Monday, November 27, 2017

Not Ready for the Old House

A friend of mine is getting ready to retire. He's going to be 60 soon. His son told me that his dad and mother are looking for a new house. That's not too surprising. After all, it's common for retired people to downsize or move to a warmer climate.

I found out they are looking to move less than 100 miles away. Since they have a lot of family in the area that makes sense. The thing that knocked my socks off is one of the main reasons for selling their house. It has stairs. Neither of them have any major problems with their legs. They just figure as they get older they won't want to climb stairs. That's more planning for old age than I care to contemplate.

My house has a lot stairs. There's also a considerable hike down to the beach. In the course of a normal day we do a lot of climbing. Should I too be looking to avoid stairs? Then I got to thinking, they have stair machines in gyms so people can get exercise. My stairs might be one of things I need to stay fit as I age.

Both sets of grandparents lived in houses with stairs. They hiked up and down them until they died. (no, they didn't die by falling down the stairs) Maybe it is a matter of using it or losing it? If you never have to climb stairs when old you lose the ability?

If you've got an injury that prevents you from climbing stairs that's one thing. If you are just looking to get out of work, that's something else. I think humans need a bit of struggle in our lives. We don't get stronger without effort and a bit of resistance.

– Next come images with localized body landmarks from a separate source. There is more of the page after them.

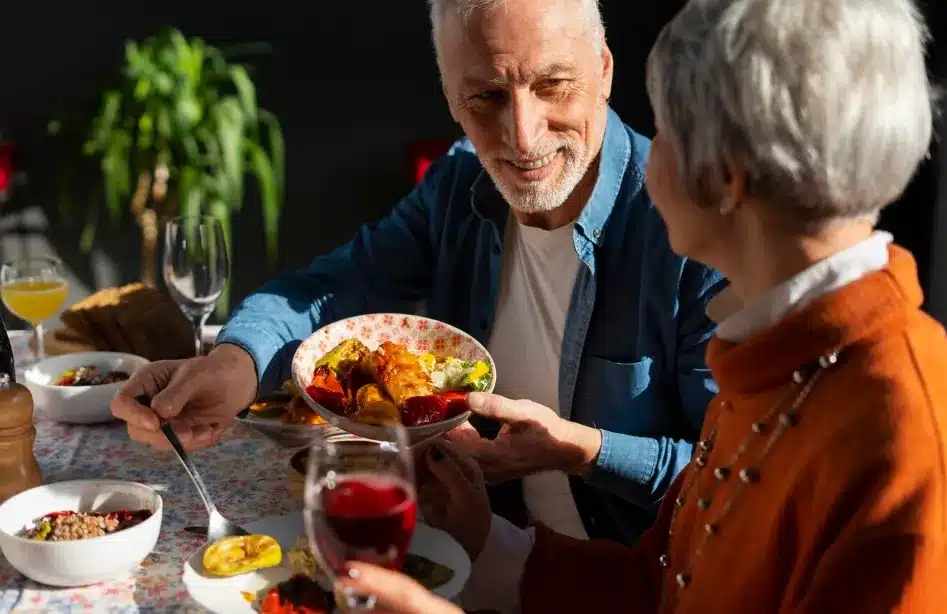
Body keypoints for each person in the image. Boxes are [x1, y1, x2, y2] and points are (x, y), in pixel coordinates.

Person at [332, 0, 947, 612]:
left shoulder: (906, 429)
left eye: (669, 133)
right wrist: (487, 540)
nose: (645, 154)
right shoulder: (771, 356)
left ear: (725, 176)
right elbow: (665, 589)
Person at [111, 0, 723, 546]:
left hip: (625, 580)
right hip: (470, 555)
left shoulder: (693, 227)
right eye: (486, 97)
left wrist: (582, 451)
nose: (522, 133)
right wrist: (229, 369)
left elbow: (732, 481)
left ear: (605, 69)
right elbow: (331, 289)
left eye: (554, 85)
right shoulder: (459, 185)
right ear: (450, 95)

  1. Makes sense (use it or lose it) but past injuries to ankles and/or knees do take a toll, especially if you have stair landings that turn simultaneously as you step down. For older people, those can be dangerous - make sure you are near the safety rail if not grasping it when doing so.

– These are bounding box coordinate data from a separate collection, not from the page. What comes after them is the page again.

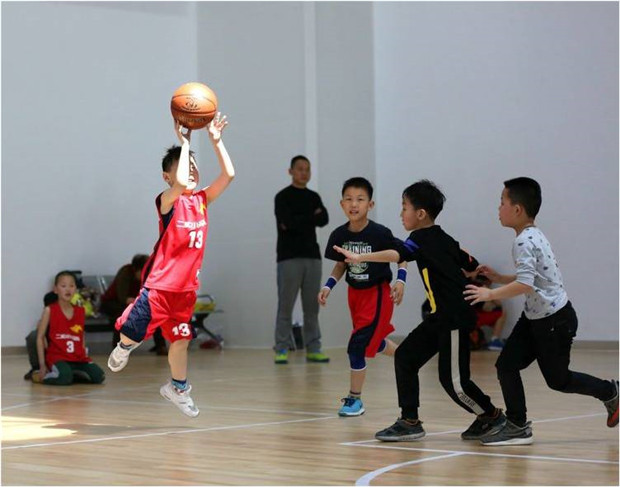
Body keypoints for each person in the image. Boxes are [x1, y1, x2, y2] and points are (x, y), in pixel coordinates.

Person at [335, 179, 505, 442]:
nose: (401, 213)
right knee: (405, 357)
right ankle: (409, 421)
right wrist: (476, 271)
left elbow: (397, 254)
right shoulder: (446, 239)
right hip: (439, 318)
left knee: (454, 382)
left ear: (421, 214)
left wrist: (360, 257)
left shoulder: (420, 238)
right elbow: (470, 263)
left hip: (453, 318)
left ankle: (492, 416)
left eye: (404, 207)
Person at [464, 177, 618, 445]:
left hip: (554, 321)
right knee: (506, 365)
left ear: (517, 209)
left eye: (502, 202)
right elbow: (533, 277)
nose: (498, 208)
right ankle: (517, 425)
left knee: (559, 380)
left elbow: (525, 284)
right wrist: (499, 278)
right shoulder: (533, 235)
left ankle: (610, 392)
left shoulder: (524, 241)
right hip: (535, 318)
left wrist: (490, 294)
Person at [107, 113, 235, 417]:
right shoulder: (168, 200)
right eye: (183, 166)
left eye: (193, 165)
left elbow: (229, 174)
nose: (191, 169)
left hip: (185, 290)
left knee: (180, 341)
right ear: (167, 177)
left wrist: (216, 141)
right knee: (132, 333)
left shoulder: (201, 200)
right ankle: (124, 346)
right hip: (159, 287)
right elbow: (179, 184)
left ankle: (177, 388)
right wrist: (185, 140)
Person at [320, 177, 405, 417]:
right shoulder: (339, 235)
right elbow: (341, 265)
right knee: (371, 342)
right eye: (348, 199)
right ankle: (407, 357)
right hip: (354, 295)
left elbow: (402, 255)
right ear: (341, 204)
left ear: (370, 204)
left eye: (360, 199)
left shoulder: (379, 233)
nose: (354, 204)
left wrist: (401, 280)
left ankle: (354, 400)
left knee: (356, 346)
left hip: (377, 294)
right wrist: (328, 286)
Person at [273, 155, 330, 364]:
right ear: (291, 171)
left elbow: (324, 219)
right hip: (288, 258)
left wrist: (300, 219)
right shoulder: (282, 197)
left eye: (307, 169)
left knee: (312, 308)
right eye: (300, 169)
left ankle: (313, 348)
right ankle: (281, 348)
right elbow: (287, 223)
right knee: (285, 306)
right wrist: (310, 216)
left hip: (313, 258)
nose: (304, 173)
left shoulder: (313, 196)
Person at [32, 271, 105, 385]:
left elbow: (81, 336)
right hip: (58, 358)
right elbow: (40, 337)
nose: (68, 289)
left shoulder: (80, 311)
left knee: (99, 376)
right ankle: (46, 376)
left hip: (78, 358)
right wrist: (42, 365)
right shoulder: (49, 310)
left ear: (76, 289)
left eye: (71, 286)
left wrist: (85, 354)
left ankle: (72, 374)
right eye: (63, 286)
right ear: (55, 289)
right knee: (64, 377)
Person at [100, 254, 168, 355]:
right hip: (112, 303)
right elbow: (122, 297)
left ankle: (161, 346)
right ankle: (118, 347)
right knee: (124, 313)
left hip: (134, 303)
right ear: (136, 269)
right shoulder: (125, 273)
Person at [470, 274, 506, 351]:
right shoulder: (480, 288)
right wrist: (489, 291)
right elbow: (497, 305)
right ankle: (494, 340)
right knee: (502, 313)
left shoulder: (469, 285)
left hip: (464, 318)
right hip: (473, 318)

    Our home is already downsized as is, so wife and I don't have to move for that particular reason. I do see that occurring every day though,

    1. Injuries make a difference, of course. I use the rail just to get into a good habit.

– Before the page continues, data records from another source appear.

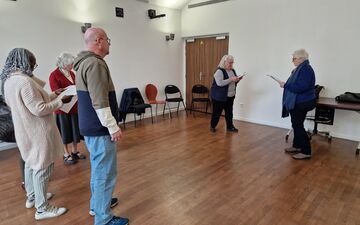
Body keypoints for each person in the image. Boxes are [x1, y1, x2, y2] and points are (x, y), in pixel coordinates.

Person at [0, 48, 70, 220]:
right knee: (43, 167)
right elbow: (39, 109)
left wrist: (54, 95)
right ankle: (42, 208)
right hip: (38, 131)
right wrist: (60, 102)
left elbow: (32, 102)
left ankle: (33, 197)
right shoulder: (25, 82)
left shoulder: (8, 81)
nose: (33, 66)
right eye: (32, 63)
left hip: (25, 131)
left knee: (31, 164)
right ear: (24, 62)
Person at [73, 27, 129, 225]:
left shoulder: (83, 63)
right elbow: (100, 101)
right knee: (105, 172)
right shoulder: (95, 64)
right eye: (108, 39)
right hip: (99, 128)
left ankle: (96, 205)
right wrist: (112, 127)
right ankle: (103, 218)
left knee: (99, 169)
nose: (109, 43)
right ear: (99, 40)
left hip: (90, 127)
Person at [278, 49, 316, 160]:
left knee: (297, 125)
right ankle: (297, 146)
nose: (292, 60)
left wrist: (286, 85)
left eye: (294, 58)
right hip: (300, 101)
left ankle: (306, 151)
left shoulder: (305, 69)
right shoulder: (301, 69)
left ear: (300, 59)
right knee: (296, 124)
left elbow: (301, 87)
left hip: (302, 102)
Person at [49, 52, 86, 165]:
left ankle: (74, 151)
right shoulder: (54, 75)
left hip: (74, 106)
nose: (72, 65)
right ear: (64, 63)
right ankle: (66, 153)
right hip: (62, 108)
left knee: (75, 130)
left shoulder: (72, 73)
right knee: (64, 131)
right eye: (71, 63)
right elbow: (55, 92)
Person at [210, 55, 244, 133]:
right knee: (217, 113)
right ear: (224, 62)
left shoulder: (233, 70)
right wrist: (231, 79)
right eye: (229, 63)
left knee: (229, 112)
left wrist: (238, 79)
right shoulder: (219, 71)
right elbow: (220, 83)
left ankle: (230, 127)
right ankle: (212, 126)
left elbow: (233, 82)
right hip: (219, 97)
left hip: (230, 96)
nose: (231, 64)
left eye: (232, 63)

  2. My house is already small and the stairs outside are steep. Two sets of stairs inside. I think of it as exercise when I have to negotiate 'em, even though I've broken one leg twice (not on the stairs). Thought about a single story house and that's all I've done.

    1. One of the issues with modern life is that we have eliminated normal exercise. When people walked everywhere it was easier to maintain a certain level of fitness.

    2. This sedentary modern life is not good for our bodies. What confounds me is that people don't build exercise into their daily routines. You know, walk the stairs rather than take the lift etc. Then, after sitting all day they blow $1000s on gym fees to sweat in a mirrored fishbowl with a bunch of preening narcissists ...ewww.
      That said, I've purposely built our house on one level. My knee issues started in my 20s and stairs are a pain @ 50yo, let alone as I get truly grey. So, I can get about the house ok and should be able to for decade to come. If I need any hill work, our 50ac is billy goat country - the only flat spots are man made - so a walk to the gate is a good workout.

  3. My uncle moved in with me for his final years after a series of heart attacks, the stairs to his second floor condo were dangerous for him to handle alone. Dad damaged his legs during the Korean War, had a hip and knee replaced, and was in a wheelchair his last years.

    If they have health issues, I can see it, but otherwise stairs are a plus, not a minus.